GREEN BAY, Wis. (AP) — Bryan Bulaga didn't really enjoy the run-up to the NFL draft. He'd rather play football than be poked and prodded by scouts and analyzed by so-called draft experts.
The Green Bay Packers' first-round pick didn't really understand, for example, why some people were obsessing about the length of his arms coming out of Iowa.
"I've never been in a situation in a football game where I have thought to myself after a play, 'Gosh, I wish my arms were longer,'" Bulaga said Thursday.
According to a predraft scouting report distributed by the Packers, Bulaga's arms measured at 33¼ inches. That's considered a few inches shorter than ideal for a left tackle, perhaps providing a reason why Bulaga fell on draft day and — much to the Packers' delight — still was available with the No. 23 overall pick.
Now that he has found his home in the NFL, Bulaga can joke about it. At one point in Thursday's news conference, he looked down at his arms, smiled and shrugged.
"I don't know what you want me to say," Bulaga said. "I can't get them any longer."
Short arms or not, it's not a reach to say Bulaga is the Packers' left tackle of the future.
Thanks to the steady play of veteran Chad Clifton, there hasn't been a major need at left tackle in Green Bay for a decade. Nor, for that matter, has there been much of a succession plan in place.
Packers officials hope that changed when they drafted Bulaga last week. Going into this weekend's rookie orientation program in Green Bay, the team is giving every indication that they will begin grooming Bulaga to eventually take over for Clifton.
Bulaga said he's willing to try other positions, but made it clear that he considers himself a left tackle.

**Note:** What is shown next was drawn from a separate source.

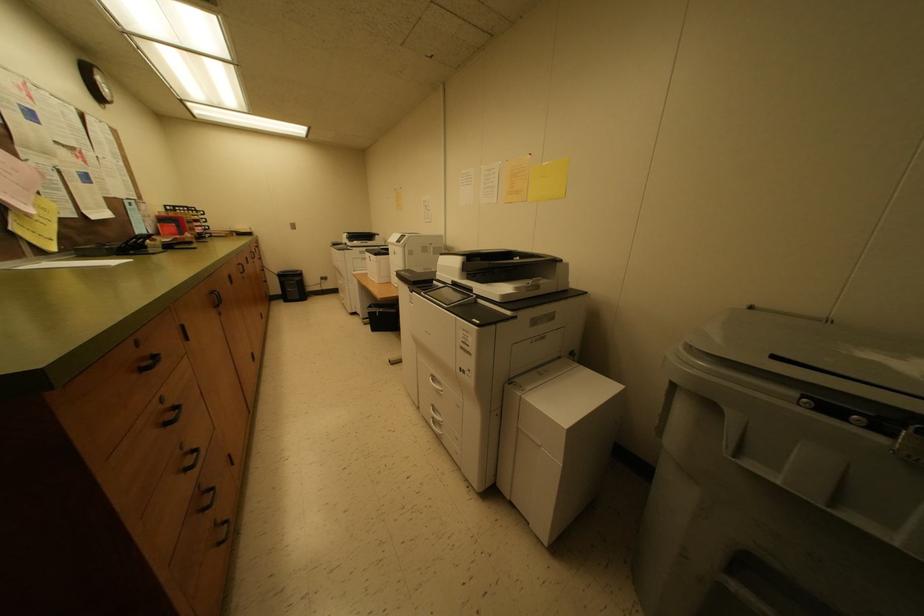
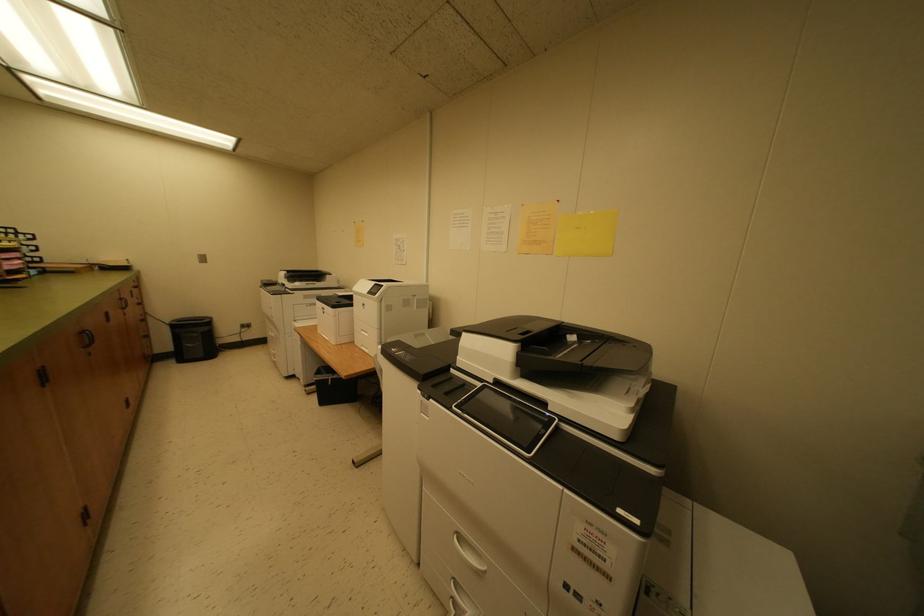
Question: The camera is either moving clockwise (left) or counter-clockwise (right) around the object. The first image is from the beginning of the video and the second image is from the end. Is the camera moving left or right when shooting the video?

"I'd like to play left tackle," he said. "But obviously, there's a lot of work that comes with it. You have to earn that, it's not just given out."
Bulaga said he has been impressed watching Clifton play on television.

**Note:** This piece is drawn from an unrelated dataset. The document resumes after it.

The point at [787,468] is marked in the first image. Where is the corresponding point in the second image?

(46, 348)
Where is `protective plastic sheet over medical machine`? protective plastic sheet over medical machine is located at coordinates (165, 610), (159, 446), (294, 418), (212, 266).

"He's played a lot of good football, and he's still playing good football," Bulaga said. "I'm just hoping that I can learn as much as I can from him."

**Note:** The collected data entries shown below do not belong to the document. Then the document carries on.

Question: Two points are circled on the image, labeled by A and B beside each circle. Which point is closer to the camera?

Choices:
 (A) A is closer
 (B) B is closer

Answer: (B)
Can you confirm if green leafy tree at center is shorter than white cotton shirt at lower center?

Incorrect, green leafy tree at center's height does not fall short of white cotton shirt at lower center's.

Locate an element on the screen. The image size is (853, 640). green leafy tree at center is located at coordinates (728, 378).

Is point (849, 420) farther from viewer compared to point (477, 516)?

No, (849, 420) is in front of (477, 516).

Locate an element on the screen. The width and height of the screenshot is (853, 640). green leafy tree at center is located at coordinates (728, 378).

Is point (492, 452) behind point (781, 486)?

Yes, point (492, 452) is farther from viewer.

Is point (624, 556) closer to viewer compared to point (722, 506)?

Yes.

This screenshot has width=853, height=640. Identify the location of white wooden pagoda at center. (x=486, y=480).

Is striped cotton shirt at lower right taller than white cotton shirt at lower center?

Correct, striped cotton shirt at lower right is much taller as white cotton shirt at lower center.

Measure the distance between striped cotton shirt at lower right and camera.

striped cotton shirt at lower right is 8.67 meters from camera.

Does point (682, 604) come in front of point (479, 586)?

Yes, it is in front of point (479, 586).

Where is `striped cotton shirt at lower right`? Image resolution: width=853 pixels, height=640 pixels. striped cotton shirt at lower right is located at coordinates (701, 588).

On the other hand — and some scouts thought Bulaga's hands were too small, by the way — Bulaga wants to show coaches he's worthy.
"I'm going to determine if I'm on the field or not," Bulaga said. "It's as simple as that. If they don't think I'm ready, then I won't be out there. And if they do, if something happens where a guy goes down or I earn my way into a spot, then so be it."
Clifton has started 138 games for the Packers over the past 10 seasons, and re-signed with the Packers as an unrestricted free agent after drawing interest from the Washington Redskins in the offseason.
But Packers coach Mike McCarthy has expressed some concern about whether Clifton, who will turn 34 in June, can sustain his durability.
Clifton missed four games because of an ankle injury last year, including both games against division rival Minnesota. Beyond that, nagging injuries often kept him off the practice field in recent years.
And going into the draft last week, there was no player on the Packers' roster who clearly looked capable of eventually taking over for Clifton or even backing him up. Daryn Colledge struggled when asked to move from guard to tackle in the wake of Clifton's injury; T.J. Lang fared slightly better, but still is seen as a long-term right tackle or guard.
That's where Bulaga comes in.
After playing some guard as a true freshman and successfully moving to left tackle as a sophomore, Bulaga was highly regarded going into his junior season. But after playing in last year's season opener, he missed three games with a viral infection that affected his thyroid.
He returned to the field, but raised some red flags when he struggled against two of the Big Ten's best pass rushers, Michigan's Brandon Graham and Wisconsin's O'Brien Schofield.
Bulaga got stronger as the season went on, and says his illness no longer is an issue. In the Orange Bowl, he shut down Georgia Tech's Derrick Morgan, who was drafted No. 16 overall by Tennessee.
Now he's in Green Bay, and says he couldn't be happier.
"Playing at Iowa City, it was a smaller community," Bulaga said. "People really cared about the football team. And I feel it's the exact same way here, that the fans here really care about the organization and the players."